Friday, September 27, 2013

My new Assessment Center

I have a new name for the piano in my classroom - it is being re-christened the "assessment center".

Music teachers are constantly assessing.  The assessment/instruction cycle in a music classroom is so short that it is almost imperceptible.  It is part of a music teachers's DNA that what you hear (assess) instantly guides what you say (instruct).  Add this to the fact that many of the procedural skills a choral music teacher assesses are things humans usually do unconsciously (breath support, vowel shape/tone, diction, etc.) and you have a quagmire of assessment for instruction.  This is the challenge that music teachers somehow love - finding the perfect sound.

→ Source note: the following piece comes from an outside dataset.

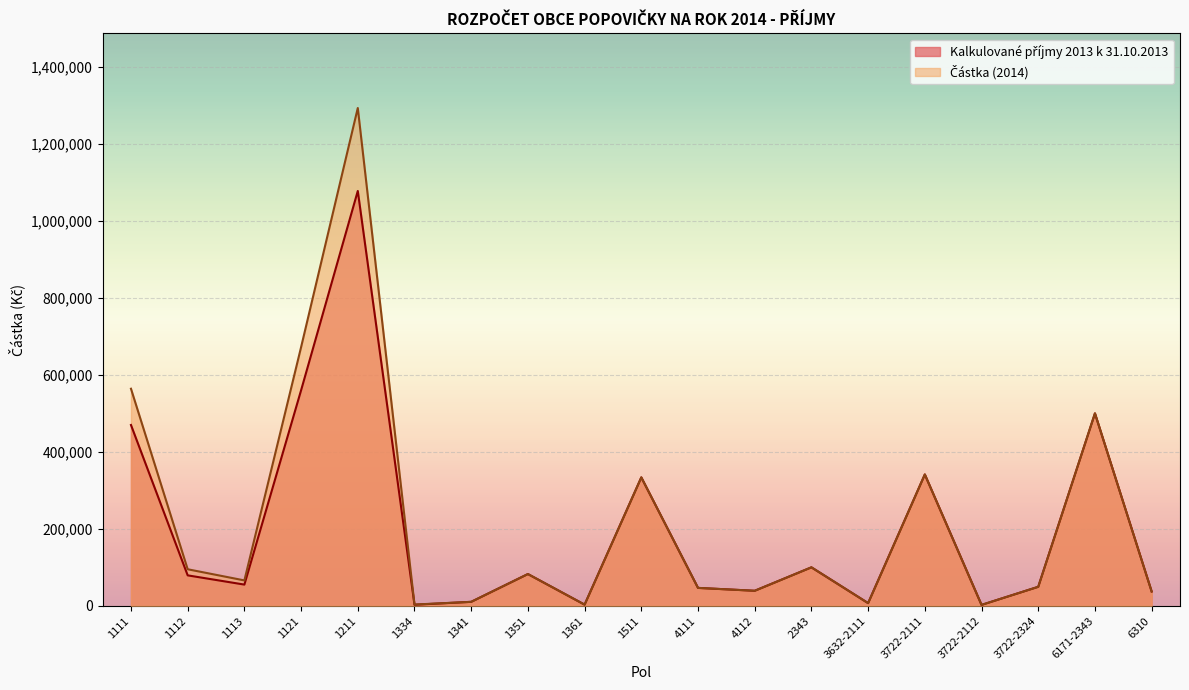

What is the spread (max minus min) of values at 1112?

15862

But back to my piano.  Why am I going to start calling it my "assessment center"?

In my elementary classroom, the students first walk in and stand around the piano.  We do warmups together - for the same reasons that any choir would do warmups - we work on beautiful sound. Sometimes we sing in small groups or individually.  This is our pre-assessment.

When I am teaching a song, we usually use the CD's that come with our textbooks or other resources (Activate, Music Express, MK8).  But when it's time to see how the class is progressing - back to the piano!  We make this a big deal - can you sing/play it with the piano??  These are our formative assessments.

Finally, when we have a song down pretty well, it's time to record it and publish it to our website. Where do we record the song?  Around the piano!  This is our summative assessment.  Is everything we put out on the internet perfect?  No.  But at the elementary level, the focus is on process, not product.  And letting the students listen to the recording lets them assess themselves, too.

Hope you love your new assessment center.





1 comment:

  1. That's exactly right! I feel like the rest of the education world needs to take a cue from us! haha! our job is constant assessment, critique and correction. Every rehearsal is a formative assessment, we just never called it that before.